With Tokio and Yokohama I was disappointed. I had the privilege of attending the Mikado’s garden party; but the pleasure of the really beautiful grounds and the cherry-blossom was spoilt by the Western dress of the guests and of high personages—a hideous substitute for the Japs’ own graceful garments. Yokohama I found especially unsympathetic. The bulk of the Europeans I met there seemed to be spending half their time in abusing Japan and everything Japanese. Strange that a colony of such unrefined, uneducated people should presume to criticise these artists! Tokio, with its formal dinners and conventionalities, was much the same; and with epithets such as “Crank” and “Madman” hurled after me, I fled to Kioto, there to lose myself in endless and undreamt-of joys.
In Japan there are flowers blooming all the year round: the country is a veritable paradise of flowers. When a certain flower is at its height, whether it be the wistaria, the chrysanthemum, or the azalea, that is a signal for a national holiday, and, dropping business and all such minor considerations, the whole of Japan turns out and streams through the parks and through the country to picnic in the sunshine, under the flowers. I arrived in Japan in the spring, and the country was pink with blossom. Infected with the delightful fever for blossom-dreaming, I drifted aimlessly along with the crowds, drifting only too rapidly into their own restful atmosphere, and accustoming myself to the delicious theory that life is long with plenty of time for everything. And as I sat in the sun among these light-hearted people, watching mountains of pink blossom under a clear blue sky, it did seem ridiculous to think of work and worry.
Those first few weeks in Japan come back to me as something to be remembered. To my untravelled mind everything seemed so novel, so quaint, so unexpected. Things were large when I expected them to be small, and vice versâ; the houses were made of paper; the women were anxious to make themselves look old.

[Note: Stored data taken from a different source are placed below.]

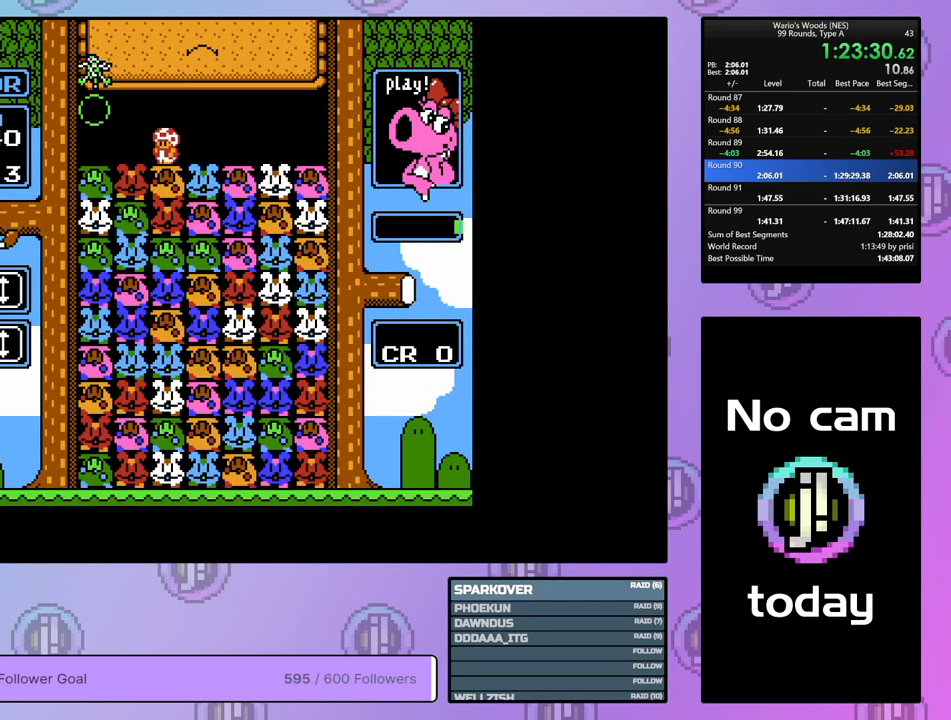
{"buttons": [], "events": []}
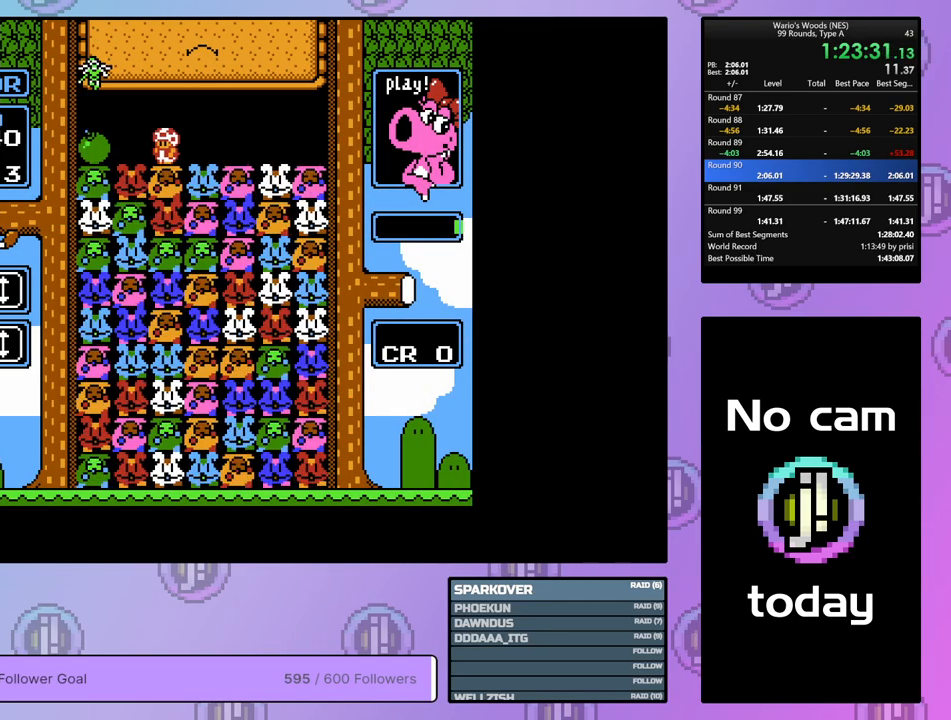
{"buttons": ["B"], "events": [[100, "B", "down"], [200, "DPAD_LEFT", "down"], [233, "B", "up"], [350, "DPAD_LEFT", "up"], [417, "B", "down"]]}
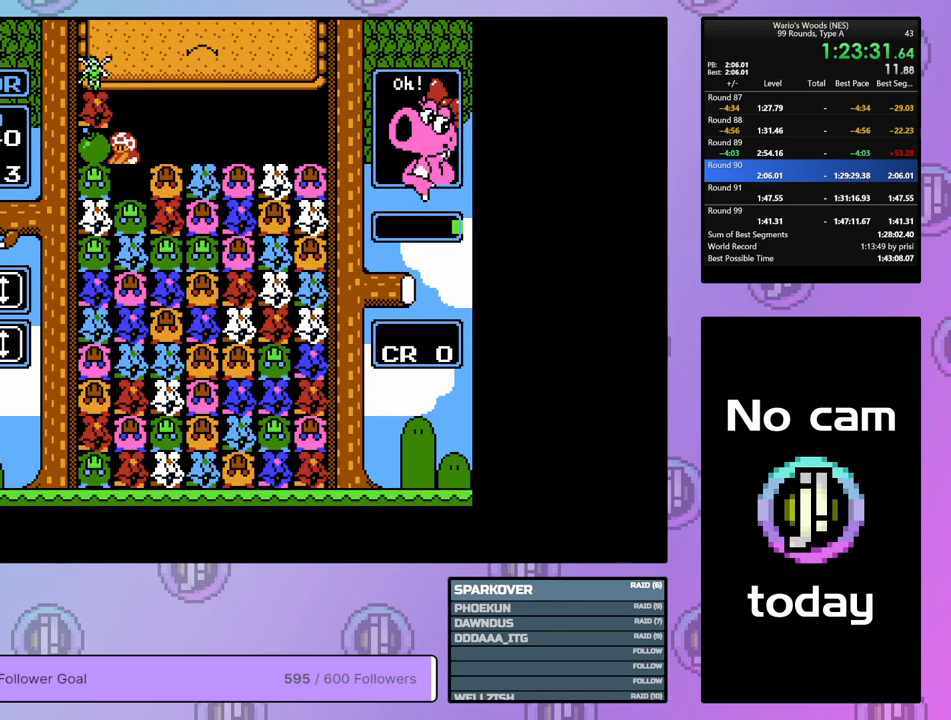
{"buttons": [], "events": [[67, "B", "up"], [200, "B", "down"], [367, "B", "up"]]}
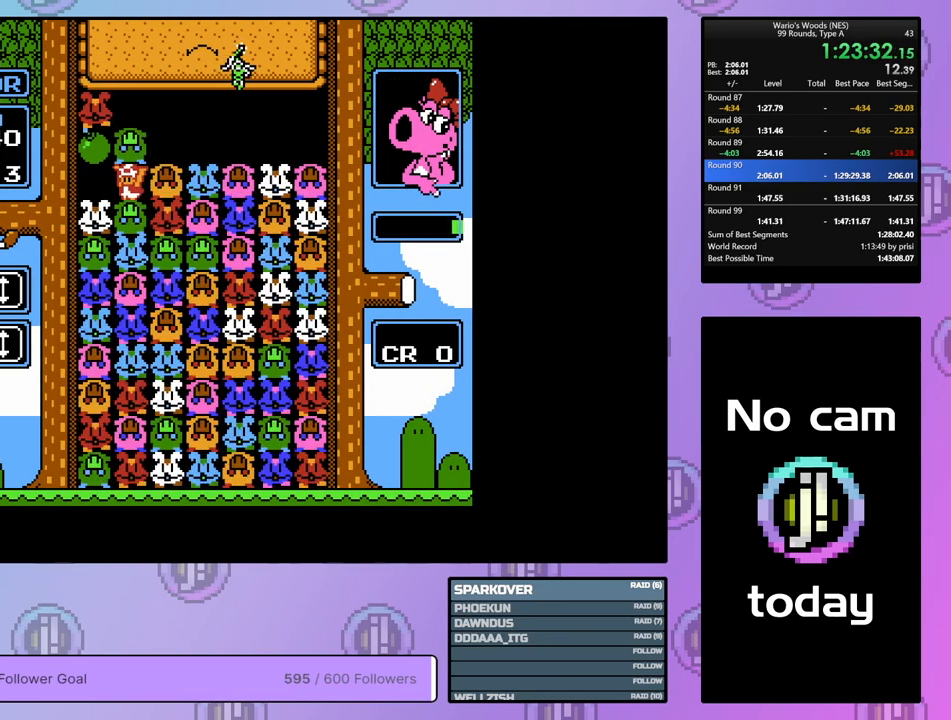
{"buttons": [], "events": []}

I was fascinated by the pyramids of children gazing in at sweet-stuff shops with their brown, golden, serious faces contrasting so oddly with their gaily-coloured dresses painted to look like butterflies. Every child I saw I felt that I must either pat or give it something. I was surprised to see fowls with tails so long that they had to be wound up into brown-paper parcels; the dogs that mewed like cats; miniature trees hundreds of years old. I was surprised when I dined out to find the room decorated with beautiful ladies in lieu of flowers, a delightful substitute. To be taken to the basement and handed a net with which I was to catch my own carp was also rather a surprise; but when I was expected to eat it as it lay quivering on my plate, I was more than surprised—I was roused. Material for pictures surrounded me at every step. I wanted to make pictures of every pole and signboard that I came across; and the result of this glut of subjects was that I never painted a stroke. Night in Japan fascinated me almost more than anything—the festoons of lanterns crossing from one street to another, yellow-toned with black and vermilion lettering; the gaily-dressed little people passing by on their wooden clogs or in rickshas with swinging paper lanterns drawn by bronze-faced coolies.